• [Supplied entries]
________

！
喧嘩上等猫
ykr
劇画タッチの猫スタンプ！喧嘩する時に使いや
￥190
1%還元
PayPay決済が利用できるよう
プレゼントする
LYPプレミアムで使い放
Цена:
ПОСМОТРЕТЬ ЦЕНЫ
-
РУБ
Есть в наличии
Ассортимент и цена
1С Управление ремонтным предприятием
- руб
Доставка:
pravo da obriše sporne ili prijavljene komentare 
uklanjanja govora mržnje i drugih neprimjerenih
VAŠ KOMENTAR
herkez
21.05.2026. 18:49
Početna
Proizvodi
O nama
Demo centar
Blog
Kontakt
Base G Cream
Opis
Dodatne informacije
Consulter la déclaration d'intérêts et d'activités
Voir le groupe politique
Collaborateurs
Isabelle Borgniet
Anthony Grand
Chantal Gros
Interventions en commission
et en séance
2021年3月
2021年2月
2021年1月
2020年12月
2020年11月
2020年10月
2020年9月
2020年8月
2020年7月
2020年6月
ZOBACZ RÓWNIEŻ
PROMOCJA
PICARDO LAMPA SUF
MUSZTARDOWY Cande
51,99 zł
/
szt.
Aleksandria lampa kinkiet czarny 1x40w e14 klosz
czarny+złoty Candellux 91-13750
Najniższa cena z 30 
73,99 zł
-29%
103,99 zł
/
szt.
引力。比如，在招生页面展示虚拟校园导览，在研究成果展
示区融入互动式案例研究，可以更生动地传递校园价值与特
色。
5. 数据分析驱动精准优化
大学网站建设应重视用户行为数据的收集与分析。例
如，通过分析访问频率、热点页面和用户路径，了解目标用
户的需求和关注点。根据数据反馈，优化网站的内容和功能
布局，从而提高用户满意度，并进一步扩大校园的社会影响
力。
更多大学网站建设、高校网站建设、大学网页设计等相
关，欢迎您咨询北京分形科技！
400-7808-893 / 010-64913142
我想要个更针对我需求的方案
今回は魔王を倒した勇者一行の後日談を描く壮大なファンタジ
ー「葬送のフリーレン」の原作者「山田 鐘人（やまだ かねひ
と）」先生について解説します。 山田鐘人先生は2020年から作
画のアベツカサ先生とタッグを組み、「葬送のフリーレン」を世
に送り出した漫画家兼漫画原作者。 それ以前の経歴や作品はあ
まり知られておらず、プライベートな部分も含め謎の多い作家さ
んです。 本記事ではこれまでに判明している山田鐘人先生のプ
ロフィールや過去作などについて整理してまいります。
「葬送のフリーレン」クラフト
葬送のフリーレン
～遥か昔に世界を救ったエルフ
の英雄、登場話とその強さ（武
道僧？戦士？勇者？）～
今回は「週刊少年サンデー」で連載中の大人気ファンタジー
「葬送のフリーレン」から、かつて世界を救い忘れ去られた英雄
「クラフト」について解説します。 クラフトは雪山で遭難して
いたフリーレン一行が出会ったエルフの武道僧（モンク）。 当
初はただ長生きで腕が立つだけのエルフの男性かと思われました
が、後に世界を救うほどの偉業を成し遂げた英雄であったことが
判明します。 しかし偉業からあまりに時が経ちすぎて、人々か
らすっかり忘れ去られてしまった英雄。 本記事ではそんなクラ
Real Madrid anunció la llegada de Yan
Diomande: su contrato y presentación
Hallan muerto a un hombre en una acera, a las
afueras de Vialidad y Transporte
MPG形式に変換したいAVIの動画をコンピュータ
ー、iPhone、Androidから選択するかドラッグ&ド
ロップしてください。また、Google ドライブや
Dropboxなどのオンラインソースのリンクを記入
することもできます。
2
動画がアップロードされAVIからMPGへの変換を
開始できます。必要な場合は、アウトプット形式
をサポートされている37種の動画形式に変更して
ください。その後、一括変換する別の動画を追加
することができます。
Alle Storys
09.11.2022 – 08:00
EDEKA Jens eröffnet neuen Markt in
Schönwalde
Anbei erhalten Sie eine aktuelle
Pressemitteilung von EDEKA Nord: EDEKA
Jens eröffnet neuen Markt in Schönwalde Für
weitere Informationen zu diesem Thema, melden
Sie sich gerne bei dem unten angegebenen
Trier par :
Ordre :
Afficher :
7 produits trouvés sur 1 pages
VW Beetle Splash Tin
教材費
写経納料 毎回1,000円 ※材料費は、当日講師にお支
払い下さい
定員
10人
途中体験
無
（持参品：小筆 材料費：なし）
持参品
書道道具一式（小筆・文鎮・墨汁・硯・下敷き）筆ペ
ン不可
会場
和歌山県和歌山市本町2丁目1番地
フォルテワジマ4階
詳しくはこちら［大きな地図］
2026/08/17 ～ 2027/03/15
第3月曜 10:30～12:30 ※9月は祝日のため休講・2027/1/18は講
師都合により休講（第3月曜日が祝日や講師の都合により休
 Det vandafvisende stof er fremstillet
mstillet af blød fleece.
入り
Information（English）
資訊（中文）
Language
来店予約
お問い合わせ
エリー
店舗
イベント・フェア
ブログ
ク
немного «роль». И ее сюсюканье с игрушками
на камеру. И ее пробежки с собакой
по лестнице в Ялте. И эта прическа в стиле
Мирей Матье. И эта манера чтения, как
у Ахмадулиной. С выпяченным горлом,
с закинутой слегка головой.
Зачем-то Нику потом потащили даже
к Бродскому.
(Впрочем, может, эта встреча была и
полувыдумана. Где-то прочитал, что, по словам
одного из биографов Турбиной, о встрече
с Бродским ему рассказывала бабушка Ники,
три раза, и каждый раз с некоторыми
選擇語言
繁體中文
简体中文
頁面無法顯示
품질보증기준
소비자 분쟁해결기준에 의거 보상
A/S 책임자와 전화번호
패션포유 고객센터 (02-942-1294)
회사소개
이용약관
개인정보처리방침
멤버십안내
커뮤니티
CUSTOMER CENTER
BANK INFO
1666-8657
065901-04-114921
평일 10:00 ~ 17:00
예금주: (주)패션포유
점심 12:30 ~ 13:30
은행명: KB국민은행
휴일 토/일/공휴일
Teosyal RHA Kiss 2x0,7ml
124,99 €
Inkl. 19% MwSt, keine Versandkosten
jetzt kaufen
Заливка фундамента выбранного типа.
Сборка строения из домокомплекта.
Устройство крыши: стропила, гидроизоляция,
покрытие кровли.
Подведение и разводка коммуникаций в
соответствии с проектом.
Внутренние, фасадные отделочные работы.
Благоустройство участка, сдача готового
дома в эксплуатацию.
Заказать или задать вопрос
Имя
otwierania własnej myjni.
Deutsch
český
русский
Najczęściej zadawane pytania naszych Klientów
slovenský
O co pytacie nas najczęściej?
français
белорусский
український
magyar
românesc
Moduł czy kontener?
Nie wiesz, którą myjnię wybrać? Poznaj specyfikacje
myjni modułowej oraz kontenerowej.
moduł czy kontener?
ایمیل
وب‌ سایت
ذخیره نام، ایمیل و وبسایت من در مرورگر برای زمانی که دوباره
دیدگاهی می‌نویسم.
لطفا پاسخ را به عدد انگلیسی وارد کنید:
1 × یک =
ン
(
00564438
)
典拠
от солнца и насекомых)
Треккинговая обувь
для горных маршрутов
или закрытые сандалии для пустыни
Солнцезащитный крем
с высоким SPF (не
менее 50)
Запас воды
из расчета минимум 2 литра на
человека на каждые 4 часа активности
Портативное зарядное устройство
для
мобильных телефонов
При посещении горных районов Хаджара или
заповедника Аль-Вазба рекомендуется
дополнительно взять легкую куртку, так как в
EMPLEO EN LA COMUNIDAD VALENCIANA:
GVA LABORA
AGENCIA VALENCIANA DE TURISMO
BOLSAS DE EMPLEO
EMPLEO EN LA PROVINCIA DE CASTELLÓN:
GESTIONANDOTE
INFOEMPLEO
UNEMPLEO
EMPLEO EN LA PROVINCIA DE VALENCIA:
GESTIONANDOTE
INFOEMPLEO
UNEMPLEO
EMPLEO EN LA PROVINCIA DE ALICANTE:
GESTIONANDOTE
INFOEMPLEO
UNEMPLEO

________

Repeat the records above word for word, starting with the first line and going on through the line that contains "Jens eröffnet neuen Markt in Schönwalde Für".

！
喧嘩上等猫
ykr
劇画タッチの猫スタンプ！喧嘩する時に使いや
￥190
1%還元
PayPay決済が利用できるよう
プレゼントする
LYPプレミアムで使い放
Цена:
ПОСМОТРЕТЬ ЦЕНЫ
-
РУБ
Есть в наличии
Ассортимент и цена
1С Управление ремонтным предприятием
- руб
Доставка:
pravo da obriše sporne ili prijavljene komentare 
uklanjanja govora mržnje i drugih neprimjerenih
VAŠ KOMENTAR
herkez
21.05.2026. 18:49
Početna
Proizvodi
O nama
Demo centar
Blog
Kontakt
Base G Cream
Opis
Dodatne informacije
Consulter la déclaration d'intérêts et d'activités
Voir le groupe politique
Collaborateurs
Isabelle Borgniet
Anthony Grand
Chantal Gros
Interventions en commission
et en séance
2021年3月
2021年2月
2021年1月
2020年12月
2020年11月
2020年10月
2020年9月
2020年8月
2020年7月
2020年6月
ZOBACZ RÓWNIEŻ
PROMOCJA
PICARDO LAMPA SUF
MUSZTARDOWY Cande
51,99 zł
/
szt.
Aleksandria lampa kinkiet czarny 1x40w e14 klosz
czarny+złoty Candellux 91-13750
Najniższa cena z 30 
73,99 zł
-29%
103,99 zł
/
szt.
引力。比如，在招生页面展示虚拟校园导览，在研究成果展
示区融入互动式案例研究，可以更生动地传递校园价值与特
色。
5. 数据分析驱动精准优化
大学网站建设应重视用户行为数据的收集与分析。例
如，通过分析访问频率、热点页面和用户路径，了解目标用
户的需求和关注点。根据数据反馈，优化网站的内容和功能
布局，从而提高用户满意度，并进一步扩大校园的社会影响
力。
更多大学网站建设、高校网站建设、大学网页设计等相
关，欢迎您咨询北京分形科技！
400-7808-893 / 010-64913142
我想要个更针对我需求的方案
今回は魔王を倒した勇者一行の後日談を描く壮大なファンタジ
ー「葬送のフリーレン」の原作者「山田 鐘人（やまだ かねひ
と）」先生について解説します。 山田鐘人先生は2020年から作
画のアベツカサ先生とタッグを組み、「葬送のフリーレン」を世
に送り出した漫画家兼漫画原作者。 それ以前の経歴や作品はあ
まり知られておらず、プライベートな部分も含め謎の多い作家さ
んです。 本記事ではこれまでに判明している山田鐘人先生のプ
ロフィールや過去作などについて整理してまいります。
「葬送のフリーレン」クラフト
葬送のフリーレン
～遥か昔に世界を救ったエルフ
の英雄、登場話とその強さ（武
道僧？戦士？勇者？）～
今回は「週刊少年サンデー」で連載中の大人気ファンタジー
「葬送のフリーレン」から、かつて世界を救い忘れ去られた英雄
「クラフト」について解説します。 クラフトは雪山で遭難して
いたフリーレン一行が出会ったエルフの武道僧（モンク）。 当
初はただ長生きで腕が立つだけのエルフの男性かと思われました
が、後に世界を救うほどの偉業を成し遂げた英雄であったことが
判明します。 しかし偉業からあまりに時が経ちすぎて、人々か
らすっかり忘れ去られてしまった英雄。 本記事ではそんなクラ
Real Madrid anunció la llegada de Yan
Diomande: su contrato y presentación
Hallan muerto a un hombre en una acera, a las
afueras de Vialidad y Transporte
MPG形式に変換したいAVIの動画をコンピュータ
ー、iPhone、Androidから選択するかドラッグ&ド
ロップしてください。また、Google ドライブや
Dropboxなどのオンラインソースのリンクを記入
することもできます。
2
動画がアップロードされAVIからMPGへの変換を
開始できます。必要な場合は、アウトプット形式
をサポートされている37種の動画形式に変更して
ください。その後、一括変換する別の動画を追加
することができます。
Alle Storys
09.11.2022 – 08:00
EDEKA Jens eröffnet neuen Markt in
Schönwalde
Anbei erhalten Sie eine aktuelle
Pressemitteilung von EDEKA Nord: EDEKA
Jens eröffnet neuen Markt in Schönwalde Für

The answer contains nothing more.